In just three years, city debt will increase by over $30 million, nearly 60% more than anything we saw in the twelve years under the former administration.
By Keene Winters, for Wausau Pilot & Review
By almost any standard, $10 million is a lot of money. So, when the City of Wausau’s outstanding debt surges by roughly $10 million in back-to-back years, a person might think that council members would be up-in-arms, and the matter would be front-page news. But, I guess we take our numbers with a grain of salt here in Wausau.
Here is a quick summary of the growth in total outstanding city debt:
- 12/31/2014: $47.9 million
- 12/31/2015: $56.4 million
- 12/31/2016: $66.7 million
- 12/31/2017: $78.3 million (2017 City Budget)
Perhaps a little more context for the debt numbers would be useful. For the ten years ending on December 31, 2014, the City of Wausau had an average annual outstanding debt of $51.1 million. It was as high as $55.1 million in 2008 and as low as $47.9 million in 2014. However, it generally stayed withing a narrow range around the average with retirements roughly equal to new debt issues on a yearly basis. Clearly, running the debt load up to $78.3 million is a significant departure from our past.
For the ten years ending in 2014, the city also managed the structure of its debt in a way that lowered interest expense. Year after year, the city took the opportunity to replace 15- and 20-year bonds with 10-year notes. Shorter term debt has lower interest rates and also accumulates less interest cost over the shorter term. By the end of 2014, 88% of the city’s debt was 10-year notes. With regard to its debt, the city was setting and achieving prudent financial targets.
But, in the blink of an eye, all of that has changed. In just three years, city debt will increase by over $30 million. That means that in his first year in office Mayor Robert Mielke has increased the city’s level of indebtedness by nearly 60% more than anything we saw in the twelve years under former Mayor James Tipple. That is a big change that should be big news.
Moreover, the majority of the increase has been achieved by selling new 20-year bonds and replacing retiring 10-year notes with 20-year bonds. Those 20-year bonds may have a lower annual payment, but they will be hanging over our heads longer, and citizens will end up paying a lot more in interest costs. The lifetime interest on the current $66.7 million in debt is estimated to exceed $10 million. Yet, to date, no one has questioned the wisdom of the mayor’s new city debt policy. Maybe that threat to sue critics of the city is working—especially with the council.
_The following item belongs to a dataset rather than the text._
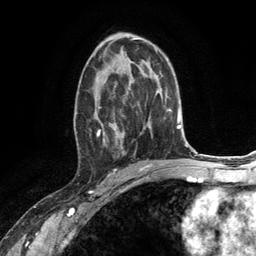
Breast MRI (dynamic contrast-enhanced), one axial slice; cropped to one breast; dynamic contrast-enhanced series, time point 2 of 6 at this slice position (early post-contrast); 3 T; TE 2.8 ms, TR 7.3 ms; 1.2 mm slice thickness; 256 × 256 image matrix, field of view 180 × 180 mm. Female patient.
Annotated regions visible in this slice (semi-automatically segmented with operator editing):
- enhancing-tissue mask used for the functional tumour volume (all voxels passing the contrast-enhancement thresholds inside the analysis volume; usually the tumour): box from (x=74, y=66) to (x=131, y=151) px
Much of the debt is being generated by Tax Incremental Financing Districts (TIDs). It is not free money as some policymakers tend to act, but rather is borrowed money. So, where are we going to get the cash to pay off this debt?
Adding to worries is the fact that budgeting in the city’s TIDs is notoriously loose. Let me give you one example. For 2015, that budget started the year with 30 enumerated projects estimated to cost a total of $13.5 million. Work was done on only 17 of the projects, totaling $4.9 million. During the course of the year, the council approved $4 million in spending in new projects not listed in the 2015 budget. In the end, 13 projects showed no financial activity for the year. That’s not a very meaningful one-year plan, so how can we expect well-thought-out 10- and 20-year plans.
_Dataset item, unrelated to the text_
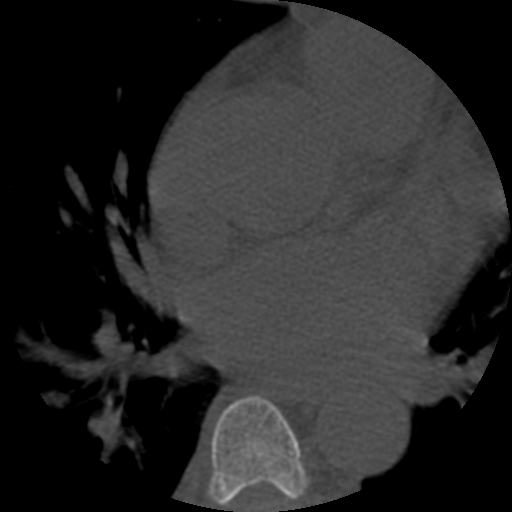
CT including the spine, one axial slice. Slice 352 of 508 in the series (ordered by position). 120 kVp. Bone window (W 1800 / L 400 HU). 1.25 mm slice thickness. 512 × 512 image matrix, field of view 160 × 160 mm. Patient age 57 years. From the clinical record (not read from this slice): primary cancer: prostate.
Structures marked on this image (semi-automatic segmentation, software-assisted and operator-edited):
- T6 vertebra: box from (x=209, y=396) to (x=308, y=507) px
The vast majority of spending in the city’s TIDs goes for infrastructure, and that does not generate future revenue to repay the bonds. For instance, on Thomas Street, we are buying up a swath of tax-paying properties and paving over them so that they never pay taxes again. Calling that project “economic development” is debatable.
A large portion of the borrowing is in TID #3, covering the downtown. That TID already failed to cash flow once and had to have its life extended from 27 to 37 years. Does piling on more debt in this TID make sense?
This is a huge change in policy that has been handled in a very stealthy way. Unfortunately, the city does not have the best reputation for good long-term planning, so it is hard to find comfort on that score. It has also cultivated a reputation for letting developers who take city money and do not deliver the promised tax base “off the hook” at taxpayer expense. Now the debt numbers are getting big and scary. Before we go any further the public deserves to see a robust plan for paying off the debt that does not depend on ever higher taxes.